I try. I marvel at new software or ways to use the universe's current connectivity. I have Wired magazine as a tab on my Google page. I text message regularly.

But more often than not, I find myself asking for a simpler explanation of a fairly simple concept. My son's generation, the thumb generation, is wireless and wily in the ways of gadgets. Keeping up is a full-time job and rather expensive.

That really bites. Or should I say bytes?

Now they tell me Blu-Ray has defeated HD DVD. I suppose my new HD DVD-only player put them over the top. For all my shortcomings, I still want to know if I'm investing in obsolescence.

There is, apparently, hope for the aged. Social sites for us codgers like Rezoom and Boomertown are now out there, places I could go to hang with my chronological peers.

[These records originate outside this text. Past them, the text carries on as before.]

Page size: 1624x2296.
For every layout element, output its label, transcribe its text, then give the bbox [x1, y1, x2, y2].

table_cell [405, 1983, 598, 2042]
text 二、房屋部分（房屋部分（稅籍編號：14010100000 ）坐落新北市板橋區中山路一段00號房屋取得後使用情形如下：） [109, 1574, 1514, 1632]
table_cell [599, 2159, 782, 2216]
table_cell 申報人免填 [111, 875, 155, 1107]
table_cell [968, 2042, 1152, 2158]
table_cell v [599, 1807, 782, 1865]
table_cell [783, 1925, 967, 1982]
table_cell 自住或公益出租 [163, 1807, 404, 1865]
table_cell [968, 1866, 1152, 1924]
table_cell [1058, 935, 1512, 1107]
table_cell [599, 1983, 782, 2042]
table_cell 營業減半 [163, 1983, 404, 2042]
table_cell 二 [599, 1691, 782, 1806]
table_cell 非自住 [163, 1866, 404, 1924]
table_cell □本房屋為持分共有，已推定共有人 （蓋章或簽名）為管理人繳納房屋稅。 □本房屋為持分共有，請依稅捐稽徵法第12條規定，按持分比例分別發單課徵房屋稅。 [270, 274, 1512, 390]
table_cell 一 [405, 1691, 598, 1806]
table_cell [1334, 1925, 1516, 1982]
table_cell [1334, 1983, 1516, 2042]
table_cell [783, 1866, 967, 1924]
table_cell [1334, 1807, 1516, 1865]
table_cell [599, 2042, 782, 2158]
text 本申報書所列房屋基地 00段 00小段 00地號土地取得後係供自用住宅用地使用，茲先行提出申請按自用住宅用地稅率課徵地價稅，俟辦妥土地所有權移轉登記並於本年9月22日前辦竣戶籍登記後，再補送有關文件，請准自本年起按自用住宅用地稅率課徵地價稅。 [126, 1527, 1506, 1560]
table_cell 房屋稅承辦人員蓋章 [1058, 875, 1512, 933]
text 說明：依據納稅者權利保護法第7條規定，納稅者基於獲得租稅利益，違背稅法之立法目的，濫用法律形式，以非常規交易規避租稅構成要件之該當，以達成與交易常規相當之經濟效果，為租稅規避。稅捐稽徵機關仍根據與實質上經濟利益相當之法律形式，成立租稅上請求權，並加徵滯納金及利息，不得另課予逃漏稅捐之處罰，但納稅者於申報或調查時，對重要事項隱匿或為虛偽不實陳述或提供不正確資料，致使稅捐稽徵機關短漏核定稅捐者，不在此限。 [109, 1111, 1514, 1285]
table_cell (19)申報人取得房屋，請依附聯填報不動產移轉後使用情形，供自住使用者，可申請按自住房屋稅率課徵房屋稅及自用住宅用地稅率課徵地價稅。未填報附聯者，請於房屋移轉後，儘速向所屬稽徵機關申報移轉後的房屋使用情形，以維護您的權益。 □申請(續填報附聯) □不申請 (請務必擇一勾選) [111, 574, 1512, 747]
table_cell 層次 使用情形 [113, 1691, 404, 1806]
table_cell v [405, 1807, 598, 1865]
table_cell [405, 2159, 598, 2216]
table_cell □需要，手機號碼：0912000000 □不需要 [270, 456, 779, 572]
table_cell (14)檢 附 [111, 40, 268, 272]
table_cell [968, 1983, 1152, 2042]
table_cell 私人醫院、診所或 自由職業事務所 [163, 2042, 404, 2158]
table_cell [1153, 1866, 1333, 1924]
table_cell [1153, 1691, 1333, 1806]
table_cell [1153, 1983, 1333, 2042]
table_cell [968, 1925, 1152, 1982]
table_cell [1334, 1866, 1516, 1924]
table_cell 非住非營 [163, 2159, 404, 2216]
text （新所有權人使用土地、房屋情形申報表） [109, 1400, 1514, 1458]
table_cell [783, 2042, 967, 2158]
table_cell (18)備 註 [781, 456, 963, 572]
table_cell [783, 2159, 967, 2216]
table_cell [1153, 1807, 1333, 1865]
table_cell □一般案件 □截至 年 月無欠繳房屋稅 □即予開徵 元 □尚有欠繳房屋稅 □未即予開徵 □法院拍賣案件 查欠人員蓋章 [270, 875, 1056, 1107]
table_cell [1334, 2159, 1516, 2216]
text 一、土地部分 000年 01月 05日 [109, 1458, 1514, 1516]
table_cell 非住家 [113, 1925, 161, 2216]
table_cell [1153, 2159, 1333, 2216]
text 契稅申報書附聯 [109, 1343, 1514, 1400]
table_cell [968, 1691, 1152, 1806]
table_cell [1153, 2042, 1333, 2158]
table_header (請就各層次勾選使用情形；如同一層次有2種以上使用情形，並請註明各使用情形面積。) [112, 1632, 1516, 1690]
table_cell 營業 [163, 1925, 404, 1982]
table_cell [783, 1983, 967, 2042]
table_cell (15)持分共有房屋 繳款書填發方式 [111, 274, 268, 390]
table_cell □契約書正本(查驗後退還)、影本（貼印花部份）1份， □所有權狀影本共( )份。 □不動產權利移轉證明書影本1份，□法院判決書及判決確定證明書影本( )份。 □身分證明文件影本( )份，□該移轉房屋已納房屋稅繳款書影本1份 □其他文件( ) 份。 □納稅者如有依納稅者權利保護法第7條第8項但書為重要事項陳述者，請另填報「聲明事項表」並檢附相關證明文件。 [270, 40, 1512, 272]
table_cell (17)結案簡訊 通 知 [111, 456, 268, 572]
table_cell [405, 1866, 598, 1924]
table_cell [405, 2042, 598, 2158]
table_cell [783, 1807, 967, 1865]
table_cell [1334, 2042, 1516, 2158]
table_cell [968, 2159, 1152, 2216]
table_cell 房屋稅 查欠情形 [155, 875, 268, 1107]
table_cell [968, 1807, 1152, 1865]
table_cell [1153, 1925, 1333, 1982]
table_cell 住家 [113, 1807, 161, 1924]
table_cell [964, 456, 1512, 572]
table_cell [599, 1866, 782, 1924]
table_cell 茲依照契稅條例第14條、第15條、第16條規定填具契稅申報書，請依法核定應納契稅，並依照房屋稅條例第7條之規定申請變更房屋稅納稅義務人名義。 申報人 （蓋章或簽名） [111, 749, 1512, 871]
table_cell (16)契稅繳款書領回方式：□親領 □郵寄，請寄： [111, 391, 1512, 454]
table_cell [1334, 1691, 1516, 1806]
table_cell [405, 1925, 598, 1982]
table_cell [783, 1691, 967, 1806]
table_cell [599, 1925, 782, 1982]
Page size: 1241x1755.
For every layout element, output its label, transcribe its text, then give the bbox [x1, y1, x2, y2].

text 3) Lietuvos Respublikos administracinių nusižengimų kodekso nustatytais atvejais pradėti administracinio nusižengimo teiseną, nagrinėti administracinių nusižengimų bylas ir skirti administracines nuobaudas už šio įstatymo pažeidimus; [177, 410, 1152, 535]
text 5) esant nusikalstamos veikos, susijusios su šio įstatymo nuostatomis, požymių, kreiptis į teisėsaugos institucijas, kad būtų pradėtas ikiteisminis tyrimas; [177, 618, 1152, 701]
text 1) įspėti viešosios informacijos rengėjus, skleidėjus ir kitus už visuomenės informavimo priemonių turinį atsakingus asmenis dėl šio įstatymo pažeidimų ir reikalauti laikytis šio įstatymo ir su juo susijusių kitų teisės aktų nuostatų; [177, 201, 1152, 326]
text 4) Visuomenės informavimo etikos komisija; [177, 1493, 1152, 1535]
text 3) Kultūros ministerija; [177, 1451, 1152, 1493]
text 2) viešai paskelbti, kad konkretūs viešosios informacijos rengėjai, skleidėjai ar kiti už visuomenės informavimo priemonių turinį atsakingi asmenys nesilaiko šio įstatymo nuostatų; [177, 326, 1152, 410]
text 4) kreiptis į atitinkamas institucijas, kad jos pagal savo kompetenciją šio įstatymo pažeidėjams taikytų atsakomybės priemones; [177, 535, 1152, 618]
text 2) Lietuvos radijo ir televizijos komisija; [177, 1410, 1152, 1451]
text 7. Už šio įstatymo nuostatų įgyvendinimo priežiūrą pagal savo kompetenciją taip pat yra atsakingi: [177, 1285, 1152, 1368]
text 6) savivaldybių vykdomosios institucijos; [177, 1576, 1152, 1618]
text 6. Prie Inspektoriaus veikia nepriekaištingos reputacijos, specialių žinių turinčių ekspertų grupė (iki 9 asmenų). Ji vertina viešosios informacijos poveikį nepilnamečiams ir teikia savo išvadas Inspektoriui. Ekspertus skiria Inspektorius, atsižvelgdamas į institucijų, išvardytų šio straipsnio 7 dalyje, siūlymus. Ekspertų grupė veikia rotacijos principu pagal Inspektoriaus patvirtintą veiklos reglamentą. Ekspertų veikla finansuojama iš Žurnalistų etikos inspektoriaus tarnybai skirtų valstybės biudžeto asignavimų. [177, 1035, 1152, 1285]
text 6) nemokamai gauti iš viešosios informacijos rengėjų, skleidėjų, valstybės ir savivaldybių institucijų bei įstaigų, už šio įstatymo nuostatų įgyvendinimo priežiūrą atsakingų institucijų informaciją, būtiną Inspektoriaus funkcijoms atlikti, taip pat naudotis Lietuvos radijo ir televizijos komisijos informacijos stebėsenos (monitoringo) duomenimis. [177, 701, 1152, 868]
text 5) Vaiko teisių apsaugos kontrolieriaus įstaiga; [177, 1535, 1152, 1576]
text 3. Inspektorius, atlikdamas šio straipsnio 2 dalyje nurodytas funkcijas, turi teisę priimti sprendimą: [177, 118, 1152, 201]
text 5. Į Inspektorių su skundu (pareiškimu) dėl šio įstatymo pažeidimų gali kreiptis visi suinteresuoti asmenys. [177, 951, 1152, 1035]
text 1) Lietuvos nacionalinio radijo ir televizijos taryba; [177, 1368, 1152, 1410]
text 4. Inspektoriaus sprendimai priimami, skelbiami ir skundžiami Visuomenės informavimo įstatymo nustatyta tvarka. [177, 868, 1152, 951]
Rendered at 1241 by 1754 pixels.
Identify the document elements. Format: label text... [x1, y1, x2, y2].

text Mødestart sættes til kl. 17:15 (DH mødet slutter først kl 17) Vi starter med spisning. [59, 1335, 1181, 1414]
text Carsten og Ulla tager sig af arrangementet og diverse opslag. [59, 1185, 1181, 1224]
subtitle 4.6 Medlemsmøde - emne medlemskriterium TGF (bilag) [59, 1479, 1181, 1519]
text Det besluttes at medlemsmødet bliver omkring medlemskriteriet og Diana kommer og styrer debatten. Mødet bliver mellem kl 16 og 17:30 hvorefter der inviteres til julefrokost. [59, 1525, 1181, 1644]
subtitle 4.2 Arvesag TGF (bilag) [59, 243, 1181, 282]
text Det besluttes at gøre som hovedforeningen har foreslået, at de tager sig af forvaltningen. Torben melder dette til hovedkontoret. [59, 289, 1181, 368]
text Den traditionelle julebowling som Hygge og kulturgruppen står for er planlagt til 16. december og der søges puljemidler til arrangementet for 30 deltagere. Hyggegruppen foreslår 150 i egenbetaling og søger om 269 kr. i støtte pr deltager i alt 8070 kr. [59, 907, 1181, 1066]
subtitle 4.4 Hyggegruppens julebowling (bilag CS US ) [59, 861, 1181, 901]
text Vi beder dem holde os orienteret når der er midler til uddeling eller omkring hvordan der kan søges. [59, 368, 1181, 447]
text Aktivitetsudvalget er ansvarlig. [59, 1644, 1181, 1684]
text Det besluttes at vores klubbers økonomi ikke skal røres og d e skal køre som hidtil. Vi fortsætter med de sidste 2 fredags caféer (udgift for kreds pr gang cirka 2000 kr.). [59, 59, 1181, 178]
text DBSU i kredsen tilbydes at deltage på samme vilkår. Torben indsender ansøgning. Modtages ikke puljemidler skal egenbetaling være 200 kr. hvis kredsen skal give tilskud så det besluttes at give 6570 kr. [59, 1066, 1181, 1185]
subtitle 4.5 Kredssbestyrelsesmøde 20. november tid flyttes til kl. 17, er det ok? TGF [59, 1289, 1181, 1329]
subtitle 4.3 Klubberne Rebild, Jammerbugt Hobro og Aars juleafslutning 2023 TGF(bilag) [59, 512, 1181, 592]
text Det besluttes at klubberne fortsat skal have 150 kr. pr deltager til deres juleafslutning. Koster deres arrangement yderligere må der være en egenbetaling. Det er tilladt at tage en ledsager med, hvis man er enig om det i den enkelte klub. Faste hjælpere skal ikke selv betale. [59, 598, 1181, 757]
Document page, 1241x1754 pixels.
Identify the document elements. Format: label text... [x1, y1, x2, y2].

Too bad my reaction is along the lines of Social sites? At my age?

Maybe I'll just read a book or take a walk. (Soon as I find my GPS.)

The moral of this story is clear: Make friends with the system person, and, despite Crosby, Stills, Nash and Young, have your children teach you well.

* * *

One, three, midnight

Let's be clear. Better yet, let me be clear.

In Sunday's column on the demise of the Conoco Cafe, I said that, as a child, I assumed only Protestants ate Sunday breakfast there because we Catholics couldn't eat before Mass. I wrote about the "whole one-hour fasting before Communion business" in relationship to my father's huge breakfasts.

We do fast for one hour, but it wasn't always that way even in my lifetime. Granted, portions of my childhood grow hazier with time, but according to EWTN, Pope Pius XII reduced the original fasting period from midnight to three hours in the late 1950s. Pope Paul VI set it at one hour in 1964. I corroborated the fasting succession history with two very good Catholics: my mother and a priest.

Time is relative, too. When you're a kid and hungry but trying to pave the first few steps to heaven, even a few minutes may seem like an eternity.


George Ayoub is senior writer at The Independent.